A nice guide on code reviews (unfortunately no author is attributed on the Notion doc) is making the rounds. If you do code reviews, you should read it. If you don’t, you should start, and then read it.
I do have a personal quibble with this particular guide. I find code review most valuable for “education and context sharing”. I rarely detect bugs or “safety” issues when reading PRs. I’m trying to build this skill, so maybe check back with me later on that.
On the flip side, I want to boost a couple ideas that I wish had been in force for code reviews I’ve given/received in the past:
- “No stylistic preferences” enforced by humans. This is indeed what linters and style guides are for. If you object to the use of linters, I can’t help you.
- “No blocking tips”. Lately I’ve tried leaving comments that start with “not a blocker…” followed by an idea on how to make code clearer. This gives the code author the option to address it immediately if they have the gumption, return to it later if they don’t, or take it under consideration for the future.

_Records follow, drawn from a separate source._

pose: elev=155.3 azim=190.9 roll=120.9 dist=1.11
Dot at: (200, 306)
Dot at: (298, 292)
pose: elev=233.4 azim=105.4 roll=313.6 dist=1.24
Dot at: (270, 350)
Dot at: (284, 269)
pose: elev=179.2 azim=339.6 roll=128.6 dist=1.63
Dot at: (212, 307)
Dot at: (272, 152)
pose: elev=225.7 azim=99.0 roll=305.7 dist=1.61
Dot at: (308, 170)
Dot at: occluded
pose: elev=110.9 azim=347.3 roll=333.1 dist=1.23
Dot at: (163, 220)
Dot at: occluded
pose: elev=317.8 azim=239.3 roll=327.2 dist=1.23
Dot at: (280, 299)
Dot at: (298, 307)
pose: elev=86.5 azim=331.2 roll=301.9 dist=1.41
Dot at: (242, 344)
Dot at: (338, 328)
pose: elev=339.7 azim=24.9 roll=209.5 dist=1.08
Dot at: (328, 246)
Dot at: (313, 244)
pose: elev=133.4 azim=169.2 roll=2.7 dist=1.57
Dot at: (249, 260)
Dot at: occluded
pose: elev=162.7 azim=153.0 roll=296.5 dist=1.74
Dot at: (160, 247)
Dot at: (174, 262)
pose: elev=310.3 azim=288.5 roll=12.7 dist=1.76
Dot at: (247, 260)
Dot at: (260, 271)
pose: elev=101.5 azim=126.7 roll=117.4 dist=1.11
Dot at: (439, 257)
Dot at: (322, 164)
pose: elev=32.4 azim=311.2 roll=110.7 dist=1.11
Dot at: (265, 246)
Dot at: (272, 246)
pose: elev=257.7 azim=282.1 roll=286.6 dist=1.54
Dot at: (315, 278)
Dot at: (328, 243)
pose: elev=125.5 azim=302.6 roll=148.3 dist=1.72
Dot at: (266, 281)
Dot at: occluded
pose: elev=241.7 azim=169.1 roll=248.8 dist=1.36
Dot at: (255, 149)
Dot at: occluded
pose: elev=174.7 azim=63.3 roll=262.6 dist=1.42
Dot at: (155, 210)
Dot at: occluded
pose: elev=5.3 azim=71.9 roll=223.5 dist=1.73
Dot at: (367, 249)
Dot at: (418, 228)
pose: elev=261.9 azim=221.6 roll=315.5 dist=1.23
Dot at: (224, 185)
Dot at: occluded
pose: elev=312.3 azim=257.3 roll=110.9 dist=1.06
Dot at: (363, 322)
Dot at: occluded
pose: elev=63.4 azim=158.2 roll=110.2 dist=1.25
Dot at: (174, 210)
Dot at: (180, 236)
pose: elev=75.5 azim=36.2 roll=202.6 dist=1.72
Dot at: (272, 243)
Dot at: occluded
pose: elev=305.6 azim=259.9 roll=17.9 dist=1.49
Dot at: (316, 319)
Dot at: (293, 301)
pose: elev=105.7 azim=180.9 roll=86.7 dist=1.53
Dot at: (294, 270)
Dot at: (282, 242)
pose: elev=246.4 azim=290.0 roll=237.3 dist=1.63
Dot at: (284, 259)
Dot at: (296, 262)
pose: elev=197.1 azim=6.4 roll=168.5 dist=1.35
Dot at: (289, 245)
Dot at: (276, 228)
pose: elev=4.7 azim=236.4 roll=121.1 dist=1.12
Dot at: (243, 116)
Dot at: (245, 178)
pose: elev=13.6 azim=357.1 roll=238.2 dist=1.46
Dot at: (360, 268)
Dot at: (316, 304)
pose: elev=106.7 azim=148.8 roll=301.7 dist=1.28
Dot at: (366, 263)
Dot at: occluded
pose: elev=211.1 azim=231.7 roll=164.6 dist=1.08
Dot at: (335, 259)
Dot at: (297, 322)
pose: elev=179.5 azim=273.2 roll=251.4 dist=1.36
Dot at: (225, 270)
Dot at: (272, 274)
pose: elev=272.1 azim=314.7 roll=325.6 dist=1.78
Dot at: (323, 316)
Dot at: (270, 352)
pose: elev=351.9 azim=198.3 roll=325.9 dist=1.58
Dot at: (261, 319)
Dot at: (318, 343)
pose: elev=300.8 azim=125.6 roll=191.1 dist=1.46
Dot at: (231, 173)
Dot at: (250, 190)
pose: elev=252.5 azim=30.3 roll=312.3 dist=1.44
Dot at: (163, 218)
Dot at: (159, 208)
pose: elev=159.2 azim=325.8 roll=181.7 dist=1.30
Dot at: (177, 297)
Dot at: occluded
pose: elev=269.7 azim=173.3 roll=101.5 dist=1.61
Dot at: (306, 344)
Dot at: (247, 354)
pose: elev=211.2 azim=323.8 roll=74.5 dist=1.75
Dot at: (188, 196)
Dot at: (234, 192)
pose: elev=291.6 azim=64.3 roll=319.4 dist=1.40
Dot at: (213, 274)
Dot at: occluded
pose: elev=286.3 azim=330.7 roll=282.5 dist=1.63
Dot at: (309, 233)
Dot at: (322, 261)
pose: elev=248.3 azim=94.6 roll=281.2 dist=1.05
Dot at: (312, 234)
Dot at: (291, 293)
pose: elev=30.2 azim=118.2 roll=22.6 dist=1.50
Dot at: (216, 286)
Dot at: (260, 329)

- “Any PR that introduces…a security or privacy issue should be blocked”, in particular user privacy/safety issues. I’m lucky to work on a team that is considering user safety and data privacy very early in the process, so we often don’t come across these issues as late as code review. That said, expanding code review scrutiny to include ways that customer data could be leaked or people could act maliciously feels like a cultural win.
Lastly, this whole paragraph hits home. Onboarding and “mind-melding” is possibly the second most important thing to keep in mind regarding code review in the year 2020:
Nobody went to school for hacking on your company’s stack. Outside of software fundamentals all of us had to learn how to make things work while on the job. Code reviews are one of the best ways for us to share knowledge and context about different ways things are done or tricks we’ve figured out to get things done in better ways.
In my opinion, the most important thing to remember about code review is that it is often the worst time to offer non-trivial feedback. Most pull/change requests land when a project is wrapping up and the author is ready to ship the thing. This is the riskiest and most frustrating time to make substantial changes. If you want to improve code design and practice, pair programming is the better tool, not code review.